Ankara Travesti Evi’nde kalanların psikoterapi süreci, ihtiyaçları, deneyimleri üzerine paylaşımlarıyla devam eden tanışma toplantısı soru cevaplarla sona erdi.

Travesti Begüm’ün Hukuksuzlukla Olan Mücadelesi Devam Ediyor

Begüm, bir sabah İzmir’de polisin saldırısına uğradı. Tahmin edilebileceği gibi polisin farklı bir hikayesi vardı. Dava Yargıtay’dan dönmezse, polis memurları görevlerine devam ederken, Begüm bir yılı aşkın hapis cezasına çarptırılacak. Üstelik cezasının kesinleşmesi halinde Begüm erkek koğuşunda yatacak.
Mahkeme tutanaklarına göre “bayan giyimli olan travesti” olarak tasvir ediliyor Begüm. İzmir’de yaşıyor. 44 yaşında.
Yakın zamana kadar seks işçiliği yapıyordu hayatını kazanmak için. Uğradığı saldırıdan sonra, geçirdiği duygusal travma sonucu gece sokağa çıkamıyor. Kapalı mekânlarda huzursuz. Travmaya bağlı depresyon tedavisi görüyor. Ve o tarihten bu yana seks işçiliği yapmıyor.

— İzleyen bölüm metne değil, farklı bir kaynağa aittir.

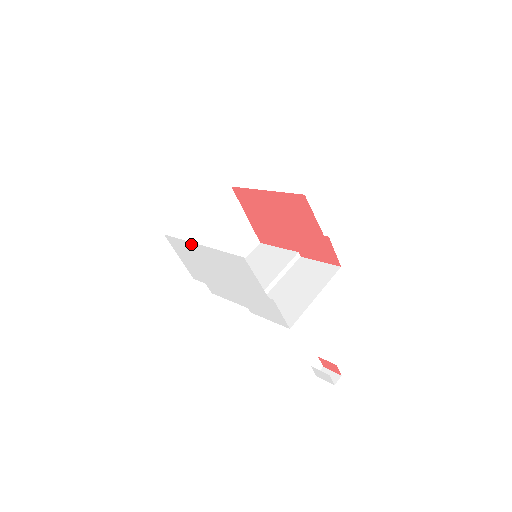
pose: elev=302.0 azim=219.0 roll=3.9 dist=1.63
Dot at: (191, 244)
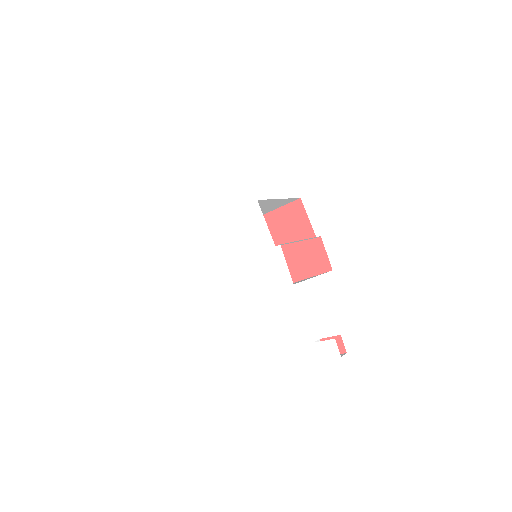
Dot at: (201, 230)
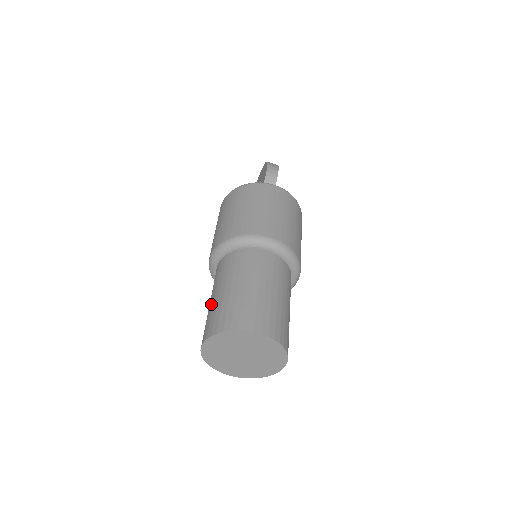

Fakat hayat onun için çok da seçenek barındırmıyor. Hala işsiz. Yine de kendinden çok köpeği Tonton’un mamasının derdine düşüyor.

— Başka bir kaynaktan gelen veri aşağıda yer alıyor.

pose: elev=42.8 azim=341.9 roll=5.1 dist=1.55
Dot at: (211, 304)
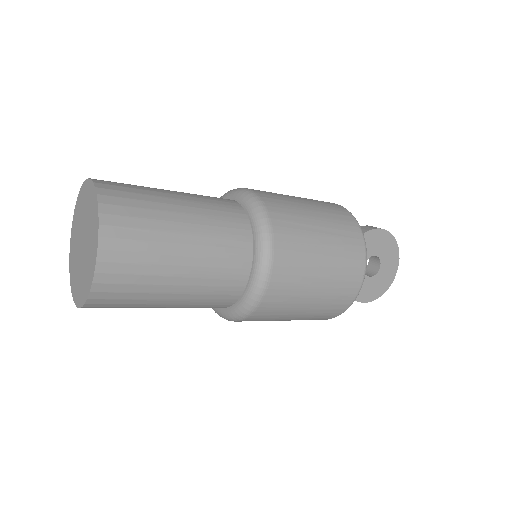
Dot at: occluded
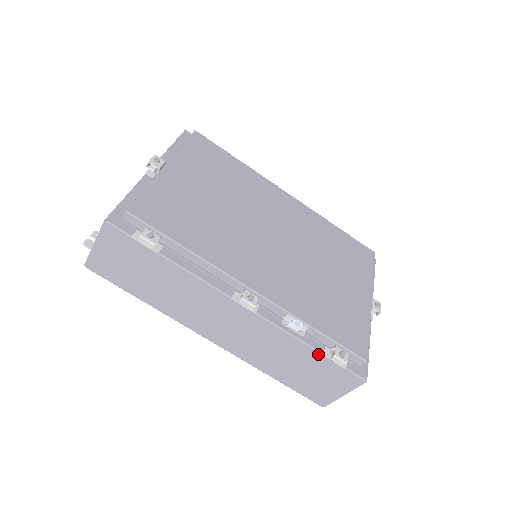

13 Şubat 2011 günü sabaha karşı 06.00 sularında Begüm İzmir Alsancak’ta bulunan Romanya Konsolosluğu’nun önünde polis tarafından saldırıya uğradı. Dövüldü, cop darbesiyle kaşı açıldı, duygusal travma geçirdi. Mahkemeye başvurdu. Konsolosluk önünde koruma görevi yapan polis memuru H.S.’yi dava etti.

Sonuçta tahmin edilebileceği gibi H.S.’nin anlatacak farklı bir hikâyesi vardı. Bir de onaylayan görev arkadaşı. Begüm’ün sosyal ve cinsel statüsü belliydi. Gereği düşünüldü: H.S.’nin beraatine, Begüm’ün görevi yapmayı engellemekten ve hakaretten hapsine, bir de H.S.’nin avukat ücreti olan 1100 TL. yi ödemesine karar verildi.

Olay şöyle gerçekleşmişti;
13 Şubat 2011 tarihinde, sabaha karşı 6:30 sularında Begüm işten eve dönmeye çalışıyordu. Alsancak 1479 sokak 9 numarada bulunan Romanya Konsolosluğu önünden geçerken bir arabanın yavaşladığını fark etti. Araba durdu, Begüm sürücüyle konuştu. Aklından ödemesi gereken faturalar, kira vs. geçiyordu. Belki eve dönmeden biraz daha para kazanabilirdi. Konsolosluk önündeki kulübede iki polis görevliydi; H.S. ve L.Ç.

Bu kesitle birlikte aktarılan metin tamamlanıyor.